Dicesare-Bentley Engineers v. Hubbard, No. Cv91 0518251 (May 1, 1992)

[EDITOR'S NOTE: This case is unpublished as indicated by the issuing court.] MEMORANDUM OF DECISION ON MOTION TO STRIKE (109) In this action by an engineering firm to recover for services claimed to have been rendered. Defendant has answered the complaint and interposed special defenses and counterclaims. The second counterclaim purports to set forth a claim under Connecticut General Statutes Section 42-110b, the Connecticut Unfair Trade Practice Act (CUTPA). Plaintiff has moved to strike the second counterclaim.

As a preliminary matter it is noted that the motion CT Page 4061 to strike is not in conformance with Practice Book Section 154 which requires that the motion specify the reason or reasons for the claimed legal sufficiency. Since their deficiency has not been raised by defendant and since the issue sought to be raised is not obfuscated by the defect it will be waived. Blancato v. Feldspar Corporation, 203 Conn. 34, 36 n. 3 (1987).

Plaintiff by its brief claims that the second counterclaim is insufficient in law in that the factual allegations are inadequate to sustain the claim under CUTPA.

A motion to strike is the proper vehicle for attacking the legal sufficiency of a pleading. See, Mingachos v. CBS, Inc., 196 Conn. 91, 108 (1985); Conn. Practice Book Section 152 (1978). The motion admits all those facts in the challenged pleading which are well pleaded, Stowe v. Smith,184 Conn. 194, 196 (1981), but does not admit opinions or legal conclusions. Mingachos, 196 Conn. at 108. If the facts provable under the allegations would support a defense or cause of action then the motion must fail. Alarm Applications Co. v. Simsbury Volunteer Fire Co., 179 Conn. 541, 545 (1980). The allegations of the second counterclaim which incorporate certain provisions of the first counterclaim may be summarized as follows.

Plaintiff was retained by defendants to design a wave barrier system that would satisfy state and federal permitting agencies at a cost of approximately $800,000.00 $900,000.00. Plaintiff represented that it had the professional capability and knowledge to design such a system for the budgeted amount. Plaintiff was unable to formulate a workable design and was considerably over budget requiring defendants to engage another engineering firm to provide an analysis. Only after this other firm provided the analysis did plaintiff provide a system within the stated budget. Meanwhile defendants had paid plaintiff $486,609.37 for an unapproved design. In addition plaintiff's failure to follow defendant's instructions caused the project to be delayed during which time the permit requirements were changed necessitating a redesign of its project.
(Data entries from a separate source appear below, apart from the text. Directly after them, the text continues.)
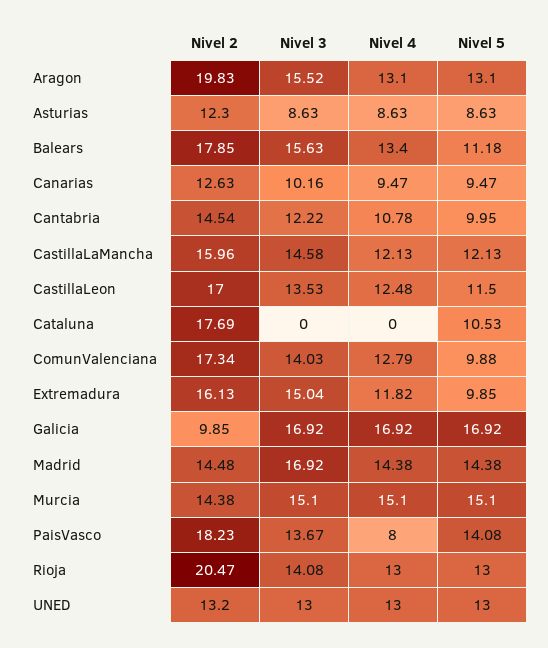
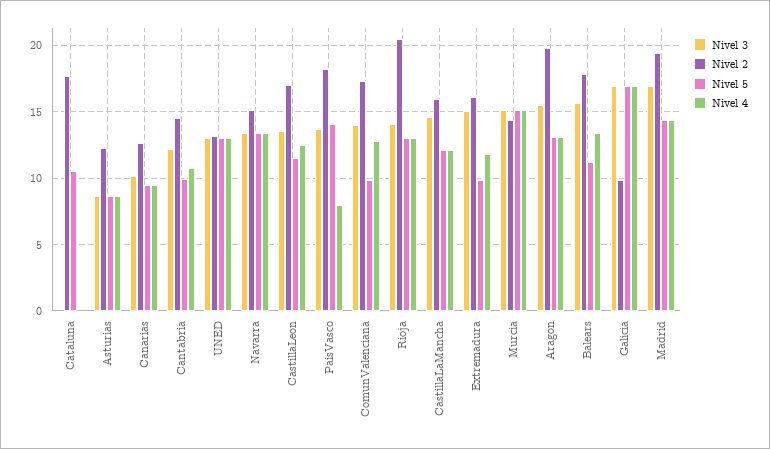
Nivel 2, Madrid: 14.48 -> 19.5
Nivel 3, Navarra: none -> 13.5
Nivel 2, Navarra: none -> 15
Nivel 5, Navarra: none -> 13.5
Nivel 4, Navarra: none -> 13.5

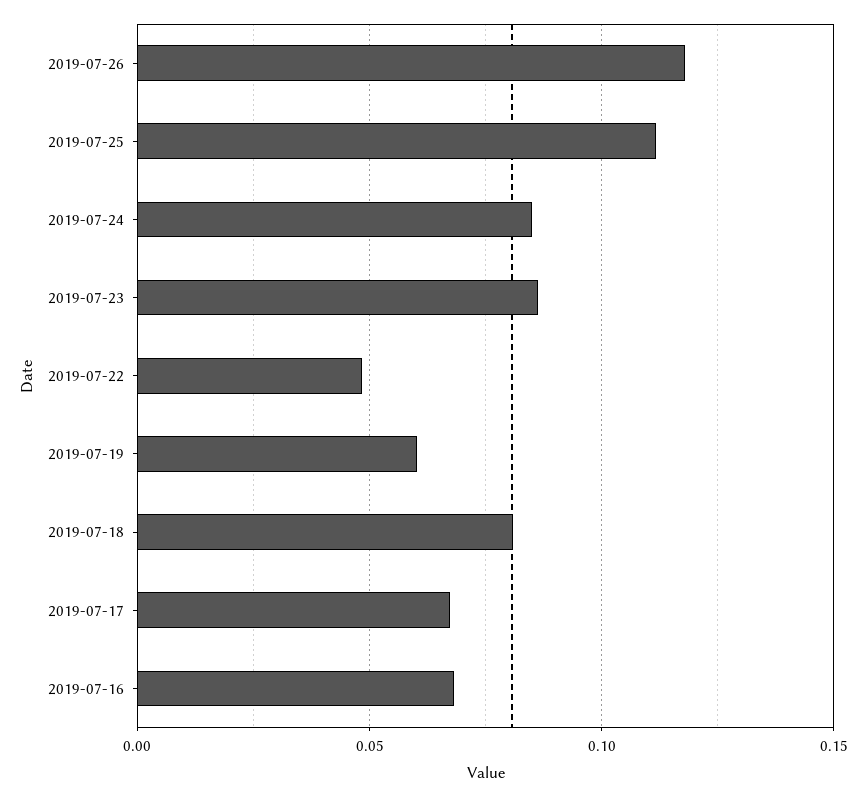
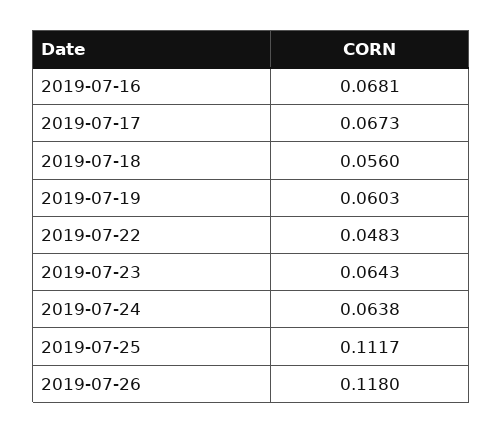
2019-07-24: 0.085 -> 0.0638
2019-07-23: 0.085 -> 0.0643
2019-07-18: 0.08 -> 0.056

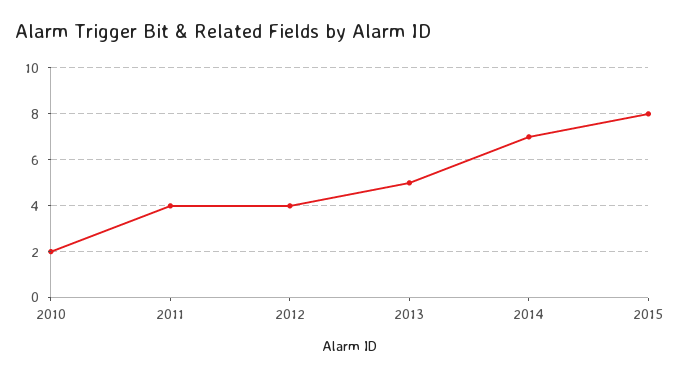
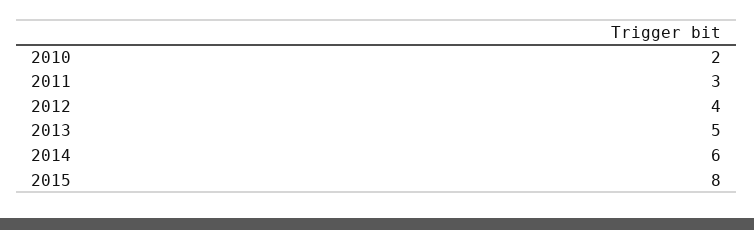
2011: 4 -> 3
2014: 7 -> 6

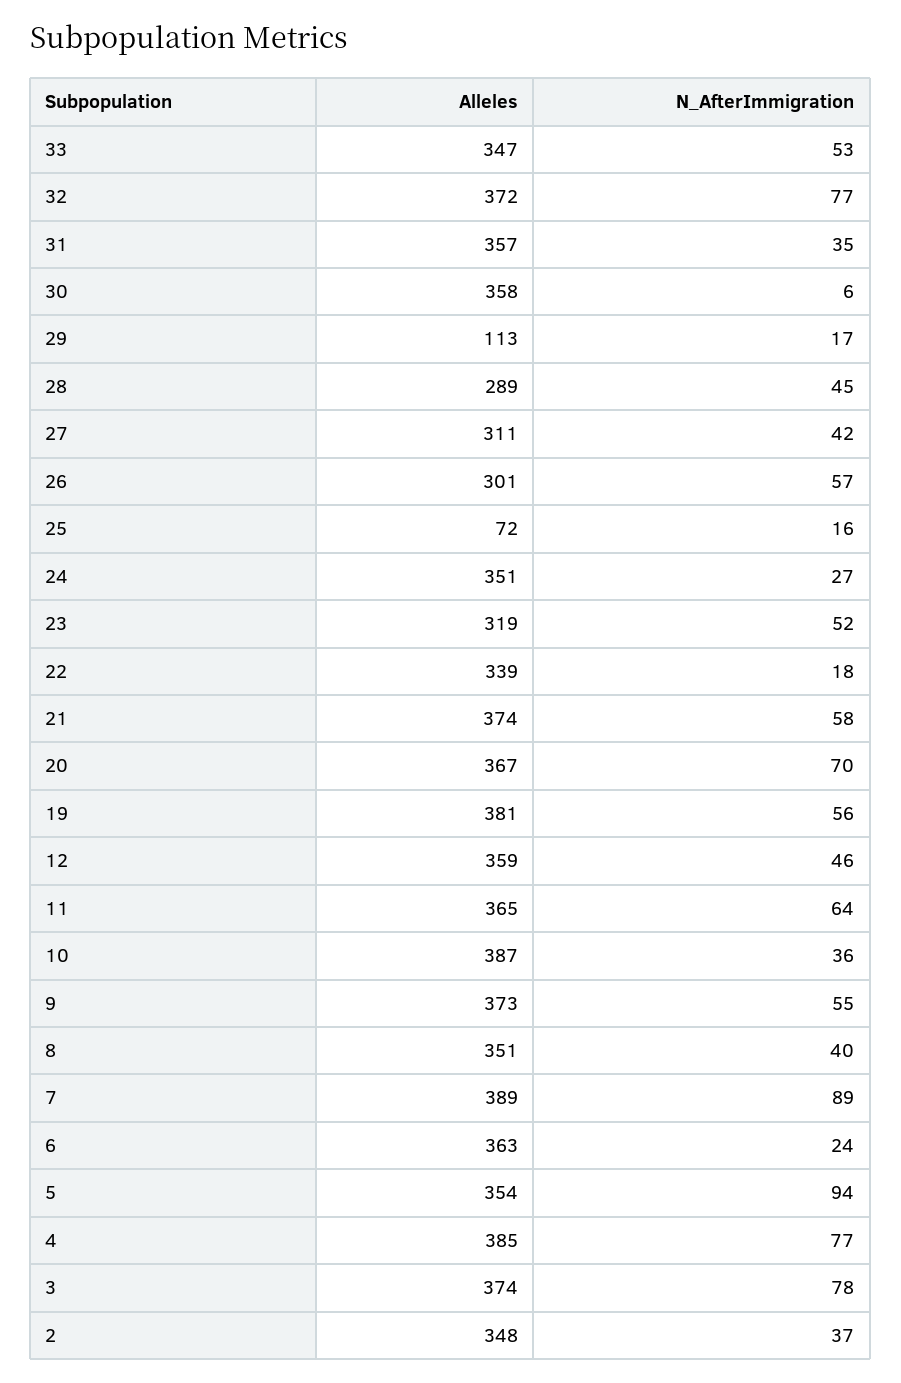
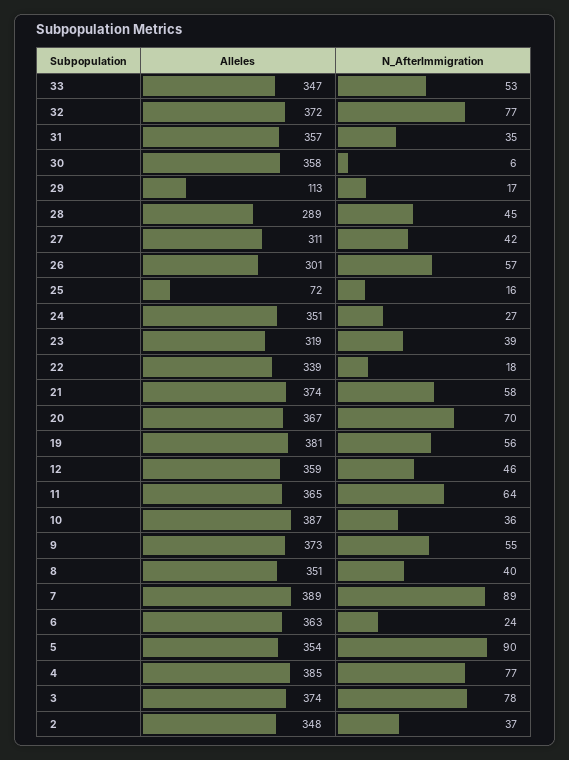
N_AfterImmigration, 23: 52 -> 39
N_AfterImmigration, 5: 94 -> 90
The second count specifically alleges that plaintiff represented to defendant that it had the experience, knowledge and expertise to design a wave barrier system which would meet the permit requirements and be within budget. In spite of the representation plaintiff continued to produce redesigns which did not meet the permit requirements and were not within the budget. Plaintiff continued to bill and take payments for the unapproved plans knowing they were unacceptable and over budget. CT Page 4062

The question raised by the motion is, do these allegations set forth a proper claim under CUTPA? In describing whether an action or practice is unfair, so as to be actionable under CUTPA, the Supreme Court of this state has adopted the criteria set out in the "cigarette rule" of the Federal Courts.

"(1)[W]hether the practice, without necessarily having been previously considered unlawful, offends public policy as it has been established by statutes, the common law, or otherwise-whether, in the words, it is within at least the penumbra of some common law, statutory, or other established concept of unfairness; (2) whether it is immoral, unethical, oppressive, or unscrupulous; (3) whether it causes substantial injury to consumers (competitors or other businessmen)." Mead v. Burns, 199 Conn. 651, 664 (1986).

In Conaway v. Prestia, 191 Conn. 484 (1983) the Supreme Court upheld the Trial Court's conclusion that the continued collection of rents for uninhabitable apartments without the certificates of occupancy required by ordinance constituted unfair or deceptive acts or practices.

The gist of the second counterclaim in the allegation that plaintiff continued to produce redesigns that did not meet the requirements and were not within budget, and to bill defendant therefore knowing that the plans being produced were unacceptable. The course of conduct alleged here is similar in nature to that in Conaway.

In assessing the sufficiency of the allegations of the second counterclaim the court must consider those allegations in the light most favorable to the pleader. Amodeo v. Cunningham, 182 Conn. 80, 82 (1980). In assessing the allegation of the second counterclaim it must be concluded that such allegations would support a claim under CUTPA and that the motion must be denied.

Accordingly, the motion to strike is denied.